Second, Eggers and O’Leary argue that “[t]o shrink government, you need to love government.”

Until small-government types better master the nuts and bolts of the public sector—how to design policies that work in the real world and how to execute on large public undertakings—their initiatives to downsize government will continue to disappoint.

There are a number of possible responses to this. First, it does not follow that to know the intricacies of government, you must love it. Second, there is certainly no need for all libertarians to master the nuts and bolts of the public sector. Specialization. Third, the fact that one needs to “know which bureaucratic levels to pull” is in fact one of the problems with government and a further reason for hating it.

The third reason cited by the authors is that “[m]arket-based reforms are not self-executing.” They cite the botched deregulation of electricity markets in California to support this claim. There is a bit of irony in Eggers and O’Leary counseling moderation and citing an example in which the principal problem was insufficient radicalism. Putting this irony aside, it is instructive to consider what proportion of the libertarian agenda relies on careful execution of a complex transitional mechanism and what proportion really is self-executing. A partial list of policies on the self-executing side of the continuum includes privatization of education, legalization of drugs, legalization of organ sales, abolition of occupational licensing, privatization of marriage, elimination of trade barriers, and elimination of immigration restrictions. Of greater complexity we might cite liberalization of financial regulations. While it is useful to have a few libertarian policy wonks, it seems to me that the majority of truly market-based reforms are at least somewhat self-executing. The remaining reforms hardly constitute a reason for fostering a love of government.

Fourth, the authors argue that government-bashing alienates ordinary people.

According to many libertarians, politicians are corrupt, bureaucrats are lazy, and public unions are a collection of thugs…

Incessant government-bashing may make you feel good, but alienates most everybody who knows and loves a police officer, firefighter, teacher, social worker, anyone who has ever collected an unemployment check, and anyone who saw NASA put a man on the moon.

I agree that libertarians should not bash politicians, bureaucrats, or unions. Their corruption, laziness, and thuggery, to whatever extent it exists, is not the result of markedly lower character than the rest of us, but of the institutional environment in which they find themselves. But how is it then alienating to deplore that institutional environment?
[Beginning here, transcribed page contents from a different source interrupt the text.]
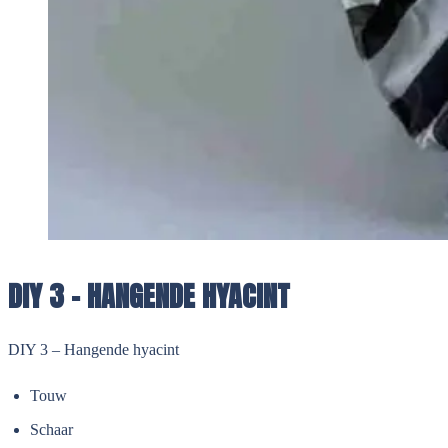
DIY 3 - HANGENDE HYACINT
DIY 3 – Hangende hyacint
Touw
Schaar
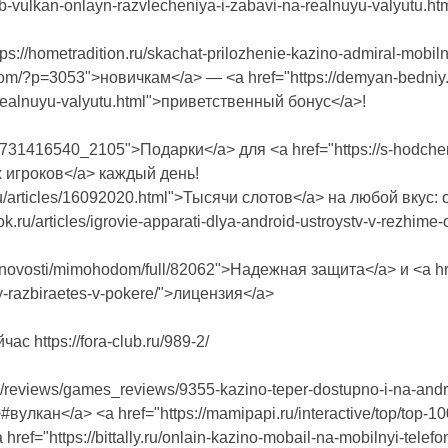
-klub-vulkan-onlayn-razvlecheniya-i-zabavi-na-realnuyu-valyut
s://hometradition.ru/skachat-prilozhenie-kazino-admiral-mobi
.com/?p=3053">новичкам</a> — <a href="https://demyan-bedniy.ru
-realnuyu-valyutu.html">приветственный бонус</a>!
ll731416540_2105">Подарки</a> для <a href="https://s-hodchen
х игроков</a> каждый день!
.ru/articles/16092020.html">Тысячи слотов</a> на любой вкус:
book.ru/articles/igrovie-apparati-dlya-android-ustroystv-v-re
fo/novosti/mimohodom/full/82062">Надежная защита</a> и <a href
y-razbiraetes-v-pokere/">лицензия</a>
с https://fora-club.ru/989-2/
ru/reviews/games_reviews/9355-kazino-teper-dostupno-i-na-andro
вулкан</a> <a href="https://mamipapi.ru/interactive/top/top-100-
href="https://bittally.ru/onlain-kazino-mobail-na-mobilnyi-tel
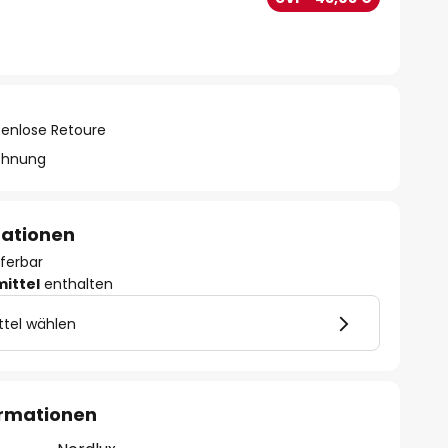
tenlose Retoure
chnung
mationen
eferbar
mittel
enthalten
ttel wählen
ormationen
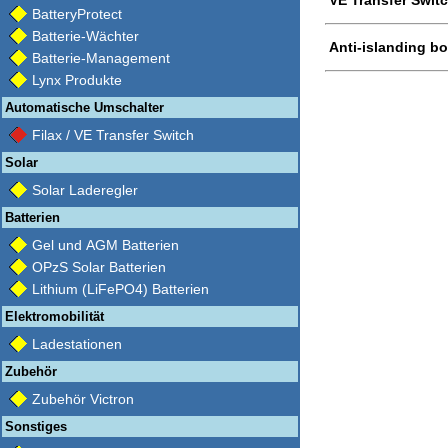
BatteryProtect
Batterie-Wächter
Anti-islanding b
Batterie-Management
Lynx Produkte
Automatische Umschalter
Filax / VE Transfer Switch
Solar
Solar Laderegler
Batterien
Gel und AGM Batterien
OPzS Solar Batterien
Lithium (LiFePO4) Batterien
Elektromobilität
Ladestationen
Zubehör
Zubehör Victron
Sonstiges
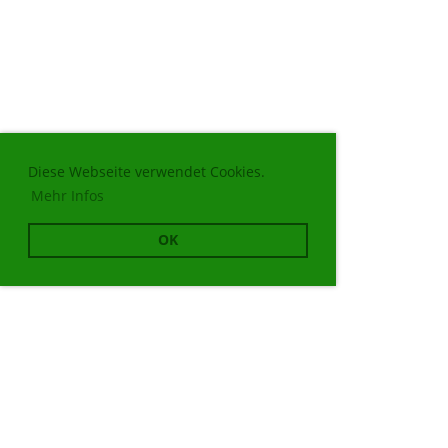
Diese Webseite verwendet Cookies.
Mehr Infos
OK
© Shinrin-Yoku Dachverband Schweiz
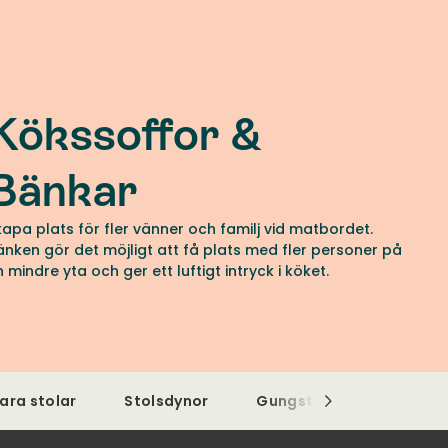
Kökssoffor &
Bänkar
kapa plats för fler vänner och familj vid matbordet.
änken gör det möjligt att få plats med fler personer på
n mindre yta och ger ett luftigt intryck i köket.
ara stolar
Stolsdynor
Gungstolar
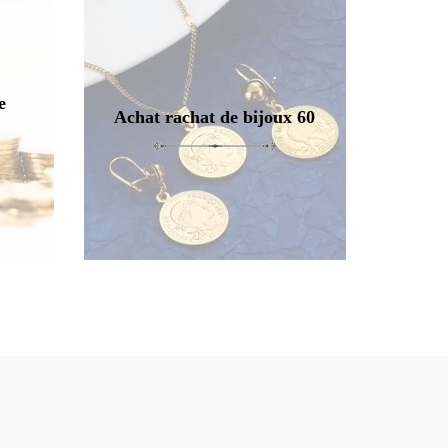
e
Achat rachat de bijoux 60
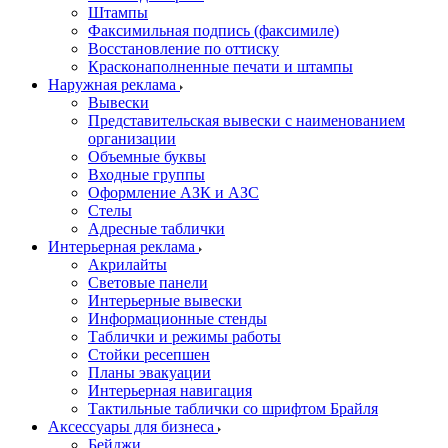
Штампы
Факсимильная подпись (факсимиле)
Восстановление по оттиску
Красконаполненные печати и штампы
Наружная реклама
Вывески
Представительская вывески с наименованием
организации
Объемные буквы
Входные группы
Оформление АЗК и АЗС
Стелы
Адресные таблички
Интерьерная реклама
Акрилайты
Световые панели
Интерьерные вывески
Информационные стенды
Таблички и режимы работы
Стойки ресепшен
Планы эвакуации
Интерьерная навигация
Тактильные таблички со шрифтом Брайля
Аксессуары для бизнеса
Бейджи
Lastly, the authors quaintly argue that “[n]obody will care what you know until they know you care.” But libertarian policy proposal are often cited as evidence that libertarians do not care. “Many voters today may indeed want smaller government, but what they want most of all is competent government.” I don’t think this is true. First, as Bryan Caplan argues, voters are interested in indulging their irrational beliefs. Second, as Robin Hanson argues, voters are interested in participating in status competition.

The ultimate goal is the pursuit of happiness, and when a properly limited government does its job well, it fosters freedom, peace, and prosperity. That is a noble goal. Why not embrace it?
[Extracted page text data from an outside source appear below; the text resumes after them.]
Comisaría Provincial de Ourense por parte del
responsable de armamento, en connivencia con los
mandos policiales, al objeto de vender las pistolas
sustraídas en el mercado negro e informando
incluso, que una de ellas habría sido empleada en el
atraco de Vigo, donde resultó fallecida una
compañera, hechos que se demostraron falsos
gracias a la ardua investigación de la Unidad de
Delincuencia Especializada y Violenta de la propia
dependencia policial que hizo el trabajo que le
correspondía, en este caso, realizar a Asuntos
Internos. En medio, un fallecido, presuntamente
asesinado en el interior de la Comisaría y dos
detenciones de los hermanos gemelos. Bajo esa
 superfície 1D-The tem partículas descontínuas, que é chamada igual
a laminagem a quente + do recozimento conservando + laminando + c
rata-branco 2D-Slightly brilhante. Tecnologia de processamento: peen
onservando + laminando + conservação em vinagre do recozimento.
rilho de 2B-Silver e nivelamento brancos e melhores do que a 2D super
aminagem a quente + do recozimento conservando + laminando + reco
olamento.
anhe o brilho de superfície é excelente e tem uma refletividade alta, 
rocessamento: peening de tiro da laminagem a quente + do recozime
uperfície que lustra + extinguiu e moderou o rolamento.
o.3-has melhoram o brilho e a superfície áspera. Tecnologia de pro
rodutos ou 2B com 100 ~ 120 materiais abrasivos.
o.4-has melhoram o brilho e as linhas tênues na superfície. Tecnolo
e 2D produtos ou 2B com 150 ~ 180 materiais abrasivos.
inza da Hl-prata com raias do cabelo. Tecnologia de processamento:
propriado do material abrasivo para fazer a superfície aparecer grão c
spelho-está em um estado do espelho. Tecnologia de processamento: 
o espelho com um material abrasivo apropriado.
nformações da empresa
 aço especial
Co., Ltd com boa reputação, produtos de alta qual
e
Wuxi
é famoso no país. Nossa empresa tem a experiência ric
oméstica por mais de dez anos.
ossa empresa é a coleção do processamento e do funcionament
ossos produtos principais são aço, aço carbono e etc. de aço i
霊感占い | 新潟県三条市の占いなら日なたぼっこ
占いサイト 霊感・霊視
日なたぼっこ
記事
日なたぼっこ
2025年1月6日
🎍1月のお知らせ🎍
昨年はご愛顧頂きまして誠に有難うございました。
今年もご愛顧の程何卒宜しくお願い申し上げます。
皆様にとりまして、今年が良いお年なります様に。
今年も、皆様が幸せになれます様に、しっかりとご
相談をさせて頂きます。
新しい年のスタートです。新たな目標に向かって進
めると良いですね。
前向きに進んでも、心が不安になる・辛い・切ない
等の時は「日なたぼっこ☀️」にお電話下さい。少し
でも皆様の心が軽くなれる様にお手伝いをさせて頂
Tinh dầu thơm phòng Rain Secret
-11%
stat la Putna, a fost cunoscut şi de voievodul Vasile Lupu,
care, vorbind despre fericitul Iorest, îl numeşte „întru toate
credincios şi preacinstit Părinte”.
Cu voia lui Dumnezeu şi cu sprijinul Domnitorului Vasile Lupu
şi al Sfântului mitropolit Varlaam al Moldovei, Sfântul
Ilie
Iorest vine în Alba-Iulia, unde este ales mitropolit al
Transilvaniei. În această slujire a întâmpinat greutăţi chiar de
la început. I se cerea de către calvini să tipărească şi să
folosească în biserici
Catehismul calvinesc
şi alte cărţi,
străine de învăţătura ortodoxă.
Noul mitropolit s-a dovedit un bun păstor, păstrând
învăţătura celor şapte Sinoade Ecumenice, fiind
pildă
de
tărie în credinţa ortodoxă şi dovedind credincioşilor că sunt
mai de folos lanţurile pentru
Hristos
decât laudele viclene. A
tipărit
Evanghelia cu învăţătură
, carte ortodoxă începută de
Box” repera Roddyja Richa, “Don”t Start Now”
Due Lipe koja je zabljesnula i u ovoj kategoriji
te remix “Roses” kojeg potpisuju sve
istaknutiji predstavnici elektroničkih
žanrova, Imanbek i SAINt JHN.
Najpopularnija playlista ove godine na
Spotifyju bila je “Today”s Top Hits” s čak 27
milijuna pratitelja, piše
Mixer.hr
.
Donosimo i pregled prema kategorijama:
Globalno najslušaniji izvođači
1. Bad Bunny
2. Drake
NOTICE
I agree that enabling people to flourish is a noble goal, and I do embrace it. I am merely skeptical that government can be properly limited and that improperly limited government contributes much, on net, to human flourishing. This may sound pessimistic or cynical to some, and in some ways it is, but I find great comfort in knowing that I needn’t bother waiting on government to get better in order to pursue happiness.

None of the above is to suggest that libertarians must hate government. Certainly, libertarians should feel free to love government if they wish to do so, and there may be good reasons not to get emotionally involved in the first place. But to my libertarian friends who do hate government, it’s OK; do not be ashamed.